Visibility within our community

In searching for links with local businesses, we met several parents along the way who became an invaluable source of information for our students. We started hosting mini-careers fairs at lunch time for certain career sectors, and through our school newsletter received many offers from parents who came in to talk about their career paths to their current roles. Again, this was a brilliant way of getting as many careers in front of our students as possible, whilst involving our parents too.

Another way to really engage our students and get them thinking about their future has been to widen which colleges and sixth forms get access in assemblies. We used to invite four in, and only one or two of those ever took us up on it.
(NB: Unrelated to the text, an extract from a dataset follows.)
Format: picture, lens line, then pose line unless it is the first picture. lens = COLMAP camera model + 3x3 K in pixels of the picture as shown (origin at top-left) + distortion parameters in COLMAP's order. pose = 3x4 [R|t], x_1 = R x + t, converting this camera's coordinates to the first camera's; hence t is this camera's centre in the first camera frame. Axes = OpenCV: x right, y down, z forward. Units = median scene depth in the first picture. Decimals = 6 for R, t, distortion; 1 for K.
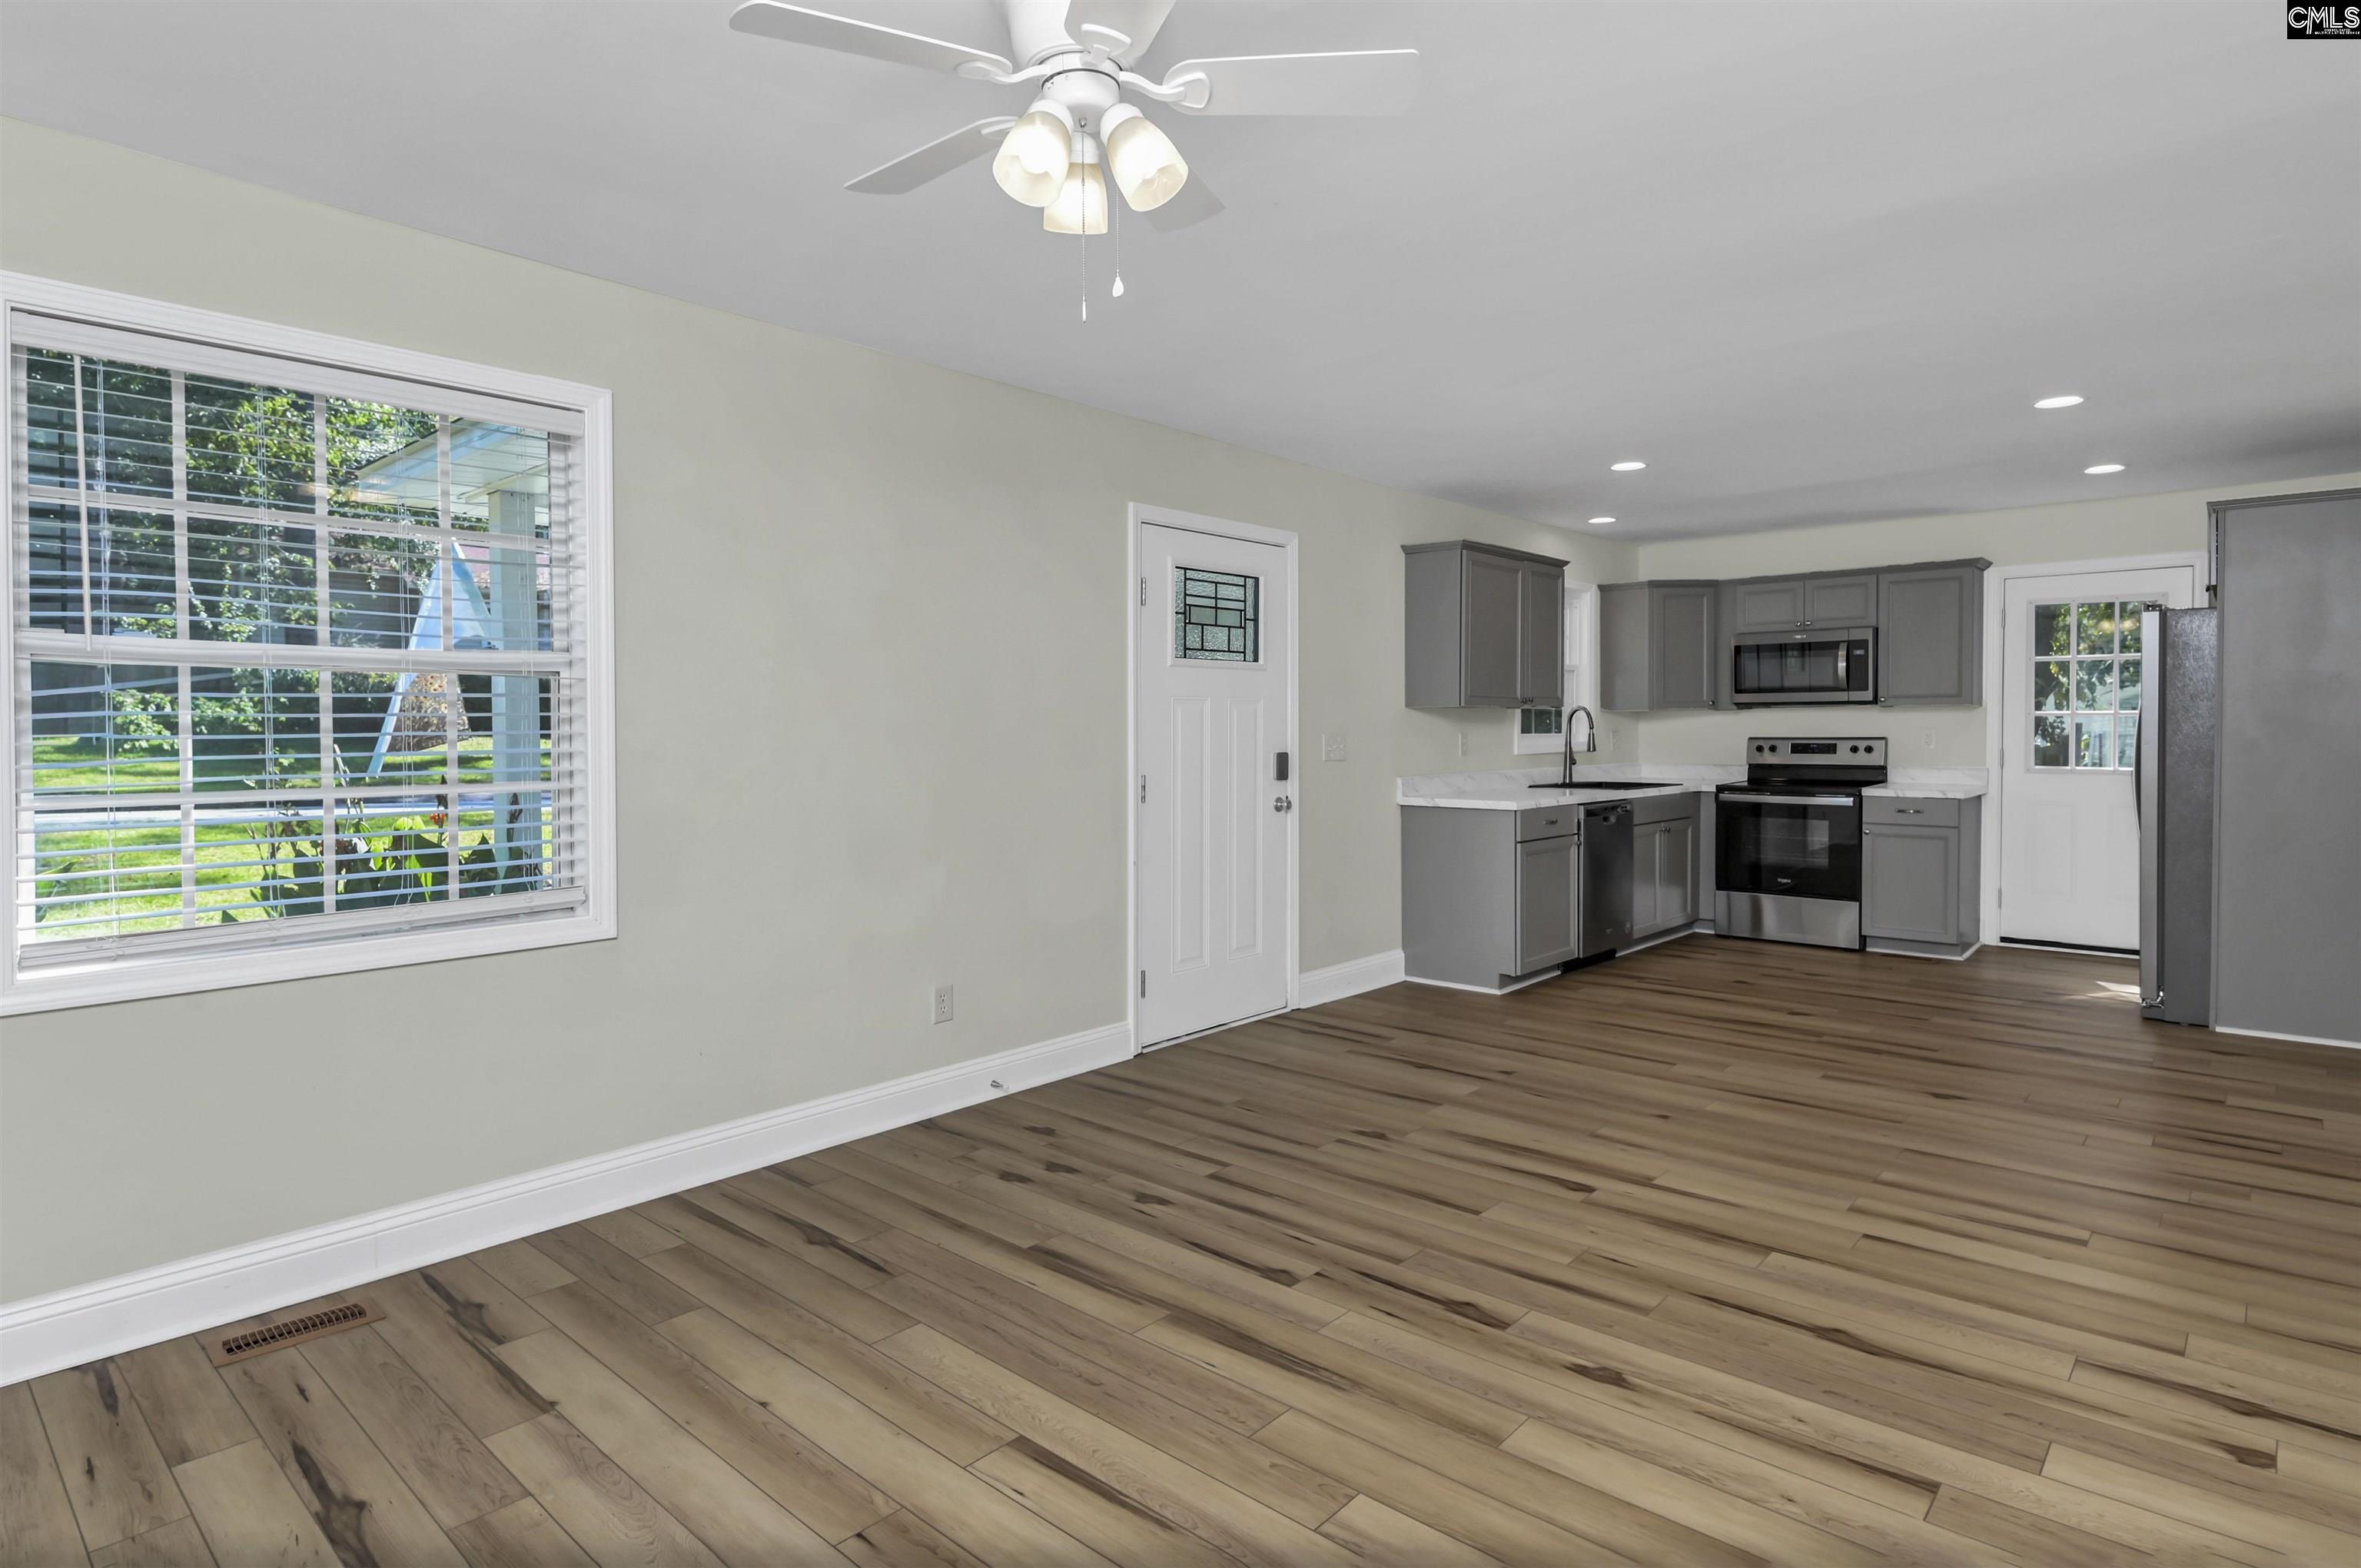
lens RADIAL K [[1262.3, 0, 1164.0], [0, 1262.3, 773.9], [0, 0, 1]] dist [0.006028, -0.000290]
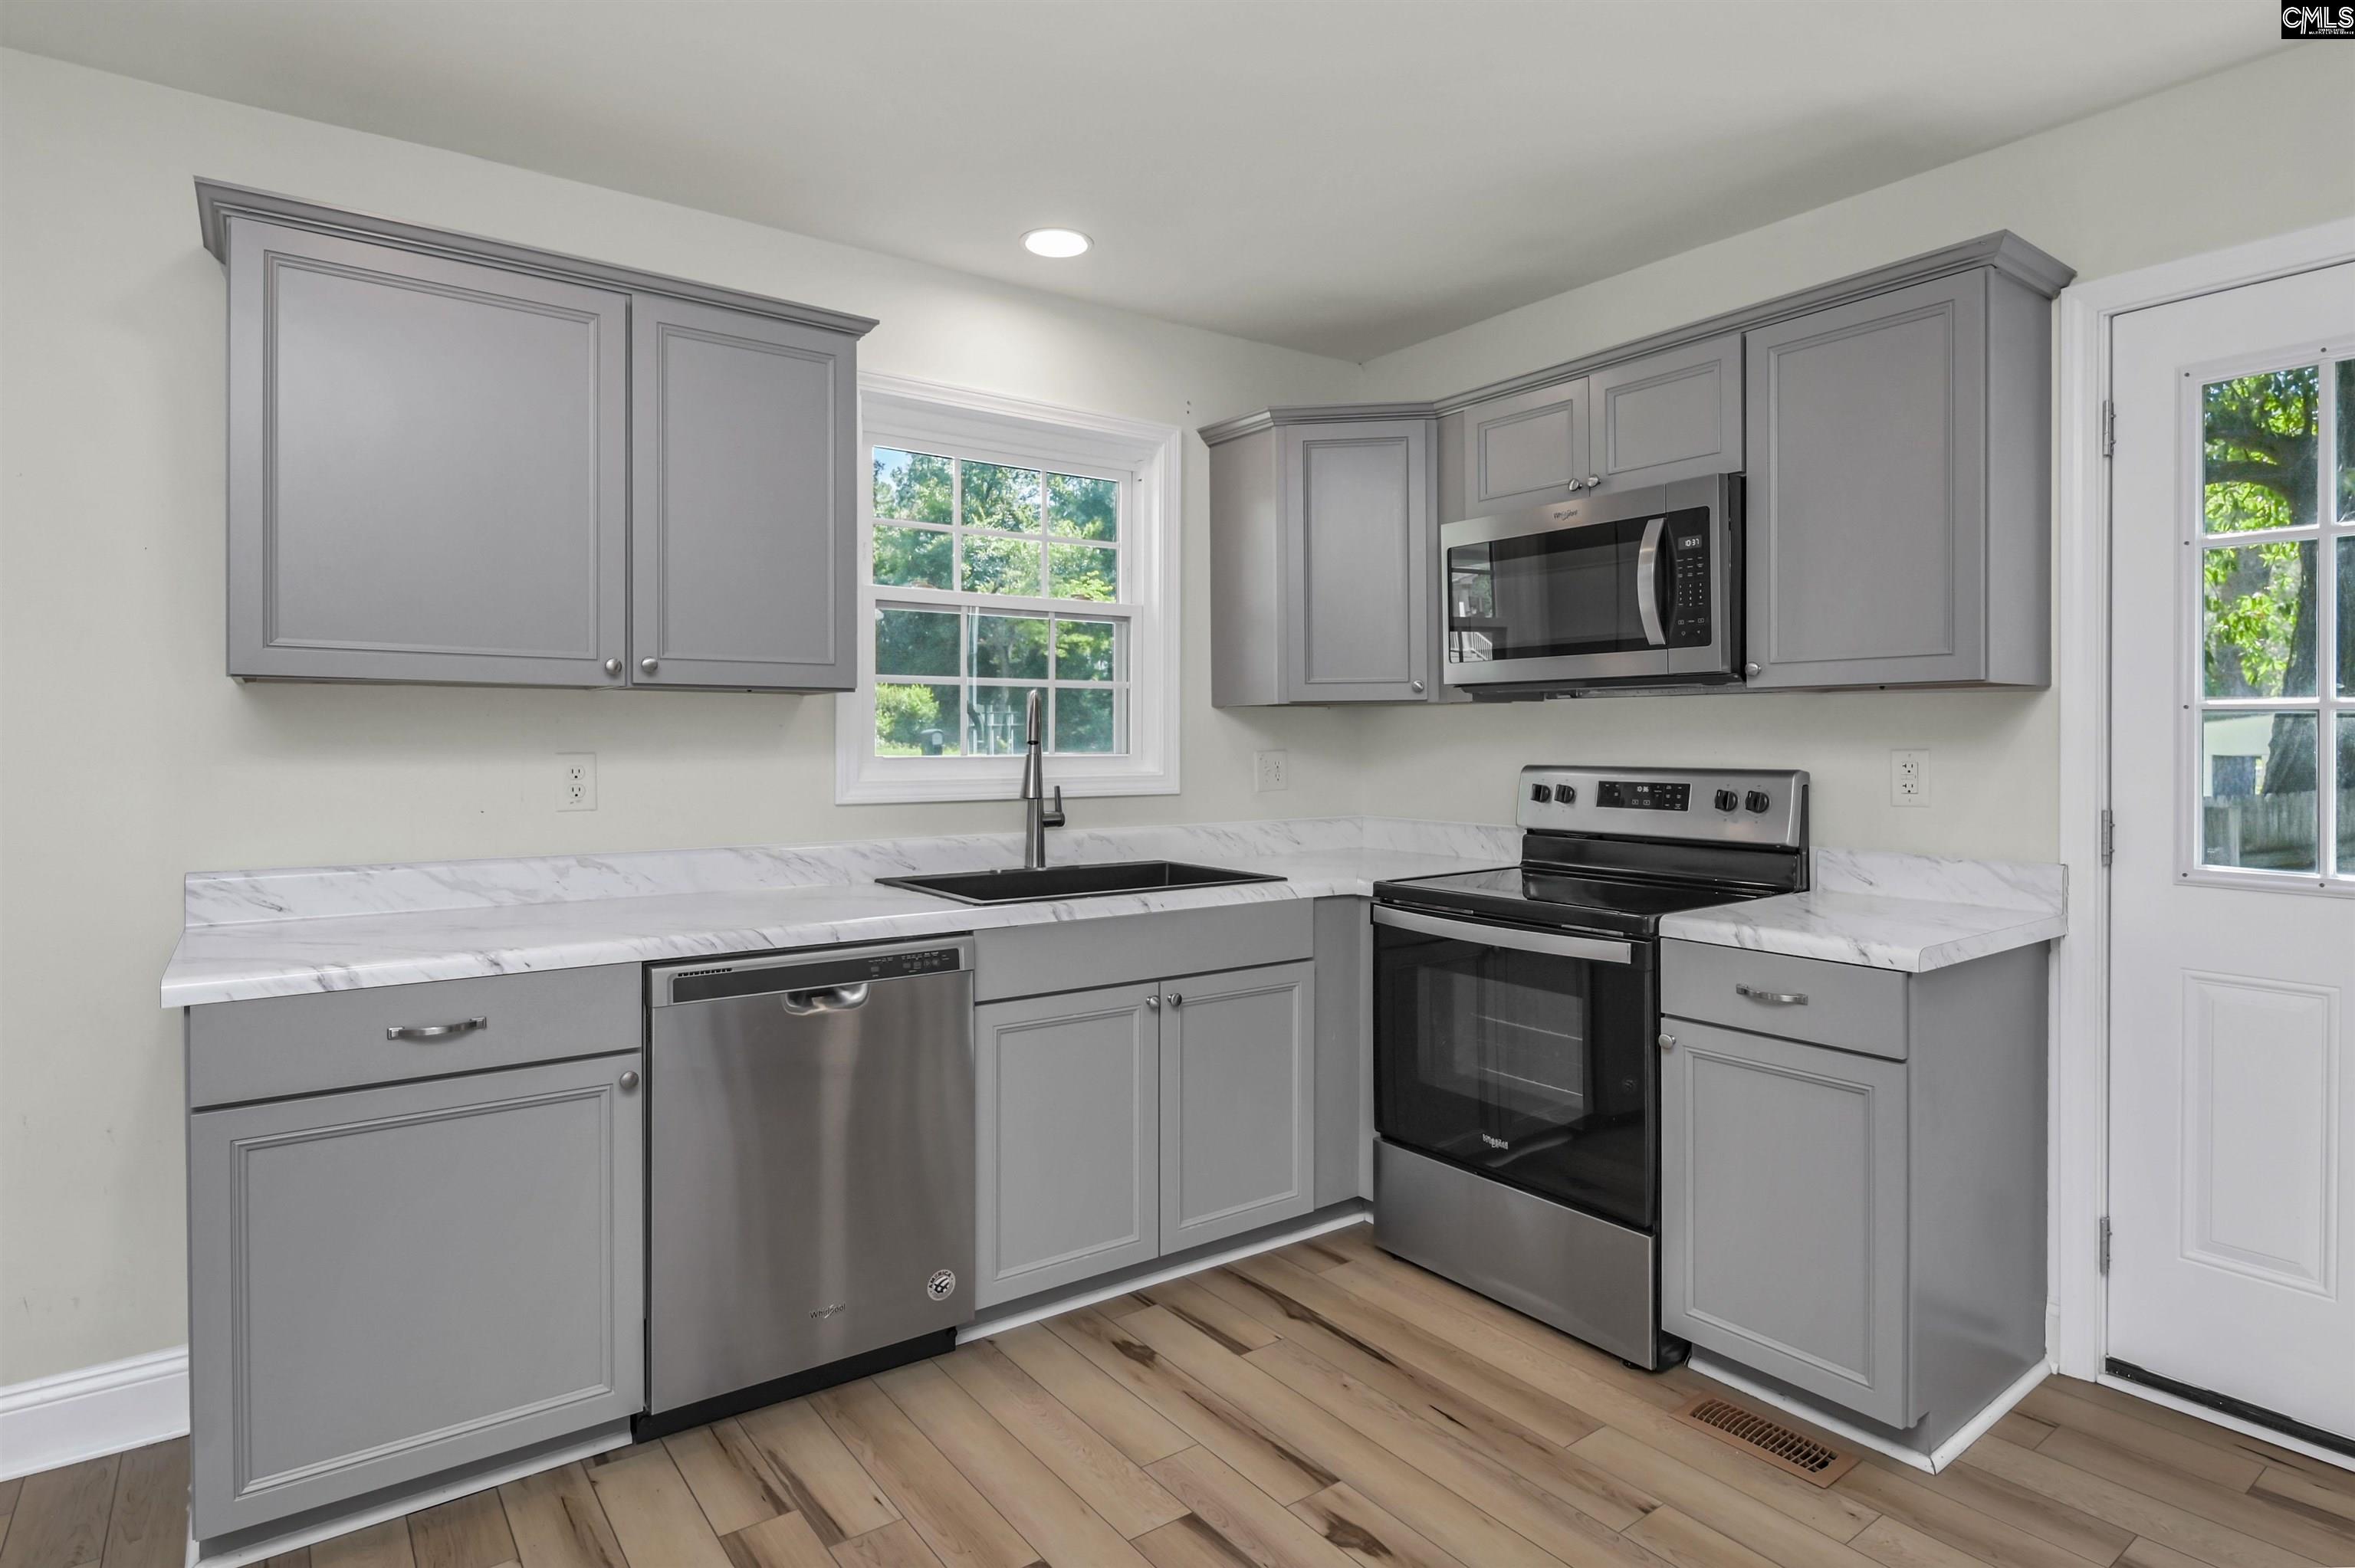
lens RADIAL K [[1258.8, 0, 1194.9], [0, 1258.8, 767.6], [0, 0, 1]] dist [0.006028, -0.000290]
pose [[0.983211, 0.009375, -0.182231, 0.471268], [-0.012901, 0.999752, -0.018171, -0.021360], [0.182015, 0.020217, 0.983088, 0.605611]]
We now have eleven that regularly visit our school delivering workshops, talks and assemblies to our year 10 and 11 students.  By listening to the students who told us how far they are willing to travel for college or sixth form, we are now fully engaging them all, as all their options visit us.

During the recent lockdowns we have had to think differently about CEIAG. We’ve managed to still hold 1-2-1 interviews with all our students, and even take some of our more vulnerable students to visit the colleges they will be attending in September, but we have had to be clever with technology too. Winchester University and the SUN group have been great at providing virtual sessions for our KS4 students, and we have used our weekly school newsletter, as well as our parent email system to keep parents engaged and aware of opportunities and events available to their children.

We have been really lucky; our students engage with careers education. They are interested in their future. They love listening to visitors talking about what they do and how they got there. But they are lucky too. We have supportive local businesses, as well as post-16 and post-18 providers nearby.  Our students see at least ten career visitors per academic year so, by the time they leave us in Year 11, they have a wealth of information.

Moving forwards

What has been hardest in this journey has been making parents aware of all that we are doing.

New tools like the Compass+ tracker has been brilliant this year, as for the first time this summer we plan to send home a copy of all of the careers education their child has participated in. This, coupled with their Futures Folder – where we store all of their CEIAG records throughout their 5 years – should mean both that students and parents alike are fully aware of their future options.

We are not finished with trying to engage parents and students in our Careers Education programme; every year in my development plan I include something I really want to build on the following year. This year I see two main areas for improvement.

Firstly, the website, our Twitter page, and the weekly newsletter are just not enough for our students to really see what is on offer with regards to careers education at our school. I want to create a half-termly newsletter that shows them what has happened that term, what is upcoming later in the year, and to share details of local apprenticeships. Our local college events will be listed, and we are even hoping that our Enterprise Advisor will write a short article for each edition. We want to celebrate all things careers at John Hanson.

Finally, the last year didn’t allow it, but now it is time to really build our alumni. I want to create a bank of parents and ex-students who can share their expertise in their chosen careers area with our students. These people are invested in our school so are in the best possible position to engage our students.

Engaging parents and students in careers education is multi-faceted, difficult and exhausting at times. But by trying new things, being relentlessly positive and by asking for help from others, it is totally worth it!